→ **TEXT PASSAGE**:
Apparently they’ve never played the absolute monster of a track ‘Sequence’ from Utgard live before, which demonstrates quite how much quality material Enslaved have written over the years. It’s good to see Håkon Vinje, Enslaved’s keyboard player and backing vocalist, come into his own here, playing a low, dirgy solo at the end which sounds great. 

Enslaved • IAH London • Photo: Talie Rose Eigeland

Enslaved are a compelling live band for many reasons – stage presence, an endearing penchant for self-deprecation, energy, great sound, supreme musicianship, I could go on – but especially because they always work to make each show unique. Whether it’s playing three greatest-hits sets across a weekend, amazing collabs with Wardruna and co., or mixing up the set-lists with tracks from across their extensive repertoire, you never get the same show twice. Tonight is a case in point as… after a short delay… a “special treat” appears on-stage. “Maybe it’s not such a surprise guest,” Grutle quips, “as there’s this modern thing called internet.”

→ **DATA SECTION**:

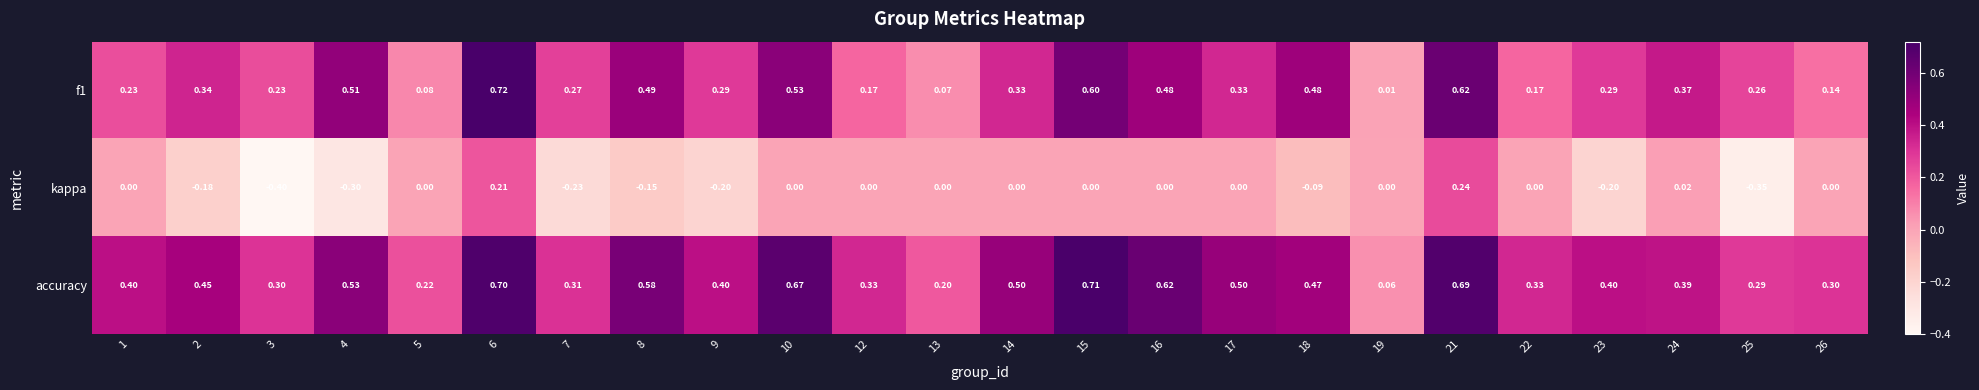

Is the value of accuracy at 23 greater than the value of kappa at 25?

Yes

→ **REQUIRED ACTIONS**:
**1)** According to the Enslaved review, what is Håkon Vinje's role in the band?
**2)** Reproduce the Enslaved review word for word, starting at "Apparently they’ve never" and ending at "which sounds great.".
**3)** Please resume the Enslaved review, writing on from its final sentence.

→ **EXPECTED RESPONSES**:
**1)** He is Enslaved's keyboard player and backing vocalist.

**2)**
Apparently they’ve never played the absolute monster of a track ‘Sequence’ from Utgard live before, which demonstrates quite how much quality material Enslaved have written over the years. It’s good to see Håkon Vinje, Enslaved’s keyboard player and backing vocalist, come into his own here, playing a low, dirgy solo at the end which sounds great.

**3)**
Yes indeed, some fans had guessed who walks on-stage next: An army of phone cams follows Jo Quail – London’s beloved virtuoso cello player – as she waves her way onstage, cradling her distinctive electric instrument. Given her collab with Enslaved on the deluxe version of Heimdal, no it’s not much of a surprise – and the room somewhat explodes with applause because everyone was really hoping this was going to happen. They play ‘Congelia’, of course, with Jo on stage-right beaming like it’s the highlight of her career. I’m too close to the front to get the nuances but Jo’s contribution to the track is subtle yet powerful: mirroring the guitar riffs, with deep, low bows at the top of the neck; adding texture and atmosphere with high staccato notes; picking up the guitar melodies and running with them. It’s a glorious – the drums sound massive – and we’d all love a few more with Jo on-board.  

Enslaved feat. Jo Quail • IAH London • Photo: Talie Rose Eigeland

But Enslaved know their audience. It’s time for some old-school black metal to keep the old-timers happy and ‘Loke’ is as fast and ferocious as it’s always been, whipping up a pit beside me. “We’re going to walk a little further down the old-school path,” Grutle announces. “It’s older but…golder.” It’s ‘The Dead Stare’ from Under the Lights, with some insane pull-off riffs that actually sound kinda like Wayfarer.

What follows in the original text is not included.